Naturalmente non sarà possibile dimenticare che fino all’altro ieri quel Sud e quel Nord del mondo sono stati rispettivamente vittima e carnefice. Ed è nelle cose che, per questa storia pregressa, e per il ruolo che vi hanno avuto, le nazioni europee abbiano un forte handicap da scontare, che ne offusca l’appeal rispetto alla sirena cinese. Esattamente quell’handicap che è emerso dal recentissimo discorso di Dilma Rousseff, già presidente del Brasile, pronunciato nel ruolo di capo della Nuova Banca di Sviluppo di Shanghai, in occasione del World Peace Forum tenutosi a Pechino ai primi di questo luglio 2023. Come riporta Gabriele Carrer, la Rousseff «accusando l’America e il “Nord globale” di accaparrare ricchezze e di cercare di contenere rivali come la Cina, ha condannato le potenze occidentali per aver rifiutato la diversità e aver cercato di imporre un unico modello di democrazia». Ecco, certamente con toni volutamente forzati, le accuse della Rousseff esprimono una realtà di risentimento che non può e non deve essere trascurata.
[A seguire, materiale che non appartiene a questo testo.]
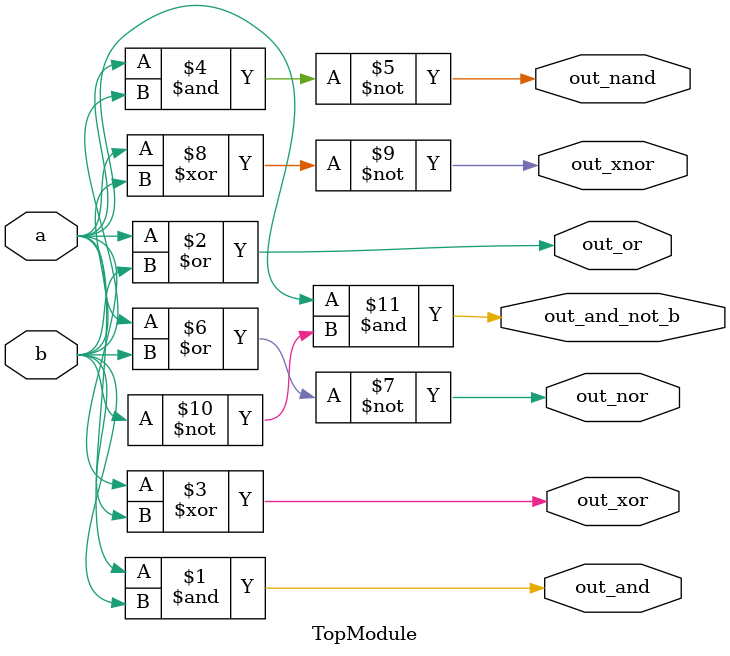
<source format=sv>
module TopModule(
    input wire a,
    input wire b,
    output wire out_and,
    output wire out_or,
    output wire out_xor,
    output wire out_nand,
    output wire out_nor,
    output wire out_xnor,
    output wire out_and_not_b
);

    assign out_and = a & b;
    assign out_or = a | b;
    assign out_xor = a ^ b;
    assign out_nand = ~(a & b);
    assign out_nor = ~(a | b);
    assign out_xnor = ~(a ^ b);
    assign out_and_not_b = a & ~b;

endmodule
</source>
Con essa occorrerà fare i conti, perché all’Europa – e all’Italia – non restano altre opzioni possibili.


Bisogna ammettere che il bilancio è sconfortante. Oltre alle antiche radici colonialiste, non ancora del tutto estirpate, lo hanno aggravato fatti ancora recenti, e protagonismi nazionali fuori tempo, di natura militare ed economica, come l’aggressione e la distruzione dello Stato libico, per principale iniziativa francese (2011). Pesano anche le politiche europee di respingimento dei profughi economici provenienti dai Paesi del Nord-Africa, e – dopo il lungo e irrisolto tira-molla per l’ammissione della Turchia nella UE – si devono fare i conti col risveglio del suo nazionalismo imperialista (1999 e 2003), e col suo protagonismo in Medio Oriente e in Libia (2019-2020); la Russia, già tesa a riconquistare un ruolo attivo nel Mediterraneo orientale (annessione della Crimea, 2014; sostegno al regime siriano, 2015; attacco all’Ukraina, 2022) si è insediata stabilmente sulle coste mediterranee del Nordafrica, sostenendovi il regime libico di Haftar in Cirenaica (2019-2020). Delle milizie russe che costellano il resto dell’Africa e della pervasiva presenza cinese si potrà trattare in altre occasioni, ma per dare la misura dei rischi basta qui fare cenno al colpo di stato in Niger (27 luglio scorso), che ha messo fuori gioco il presidente eletto, filo-occidentale, sostituito da un governo a guida militare, cui le onnipresenti milizie russe di Prigozhin si sono affrettate a dare sostegno. Nonostante tutto ciò e anzi proprio a ragione e in forza di ciò, né all’Europa – né all’Italia – restano alternative vitali all’impegno nel rapporto con l’Africa, quali l’attuazione urgentissima della iniziativa UE “Global Gateway” per contrastare l’influenza della “Nuova via della Seta” cinese, e – in coordinamento con l’Europa – il varo del “Piano Mattei” per l’Africa. Un disimpegno, o una lenta risposta, segnerebbero per l’Europa e l’Italia un destino da vasi di coccio, da soggetti e non da protagonisti, sbattuti tra marosi sempre più forti e in contrasto, in un mare “in gran tempesta”. In tal caso, sì, non ci sarebbe più tempo.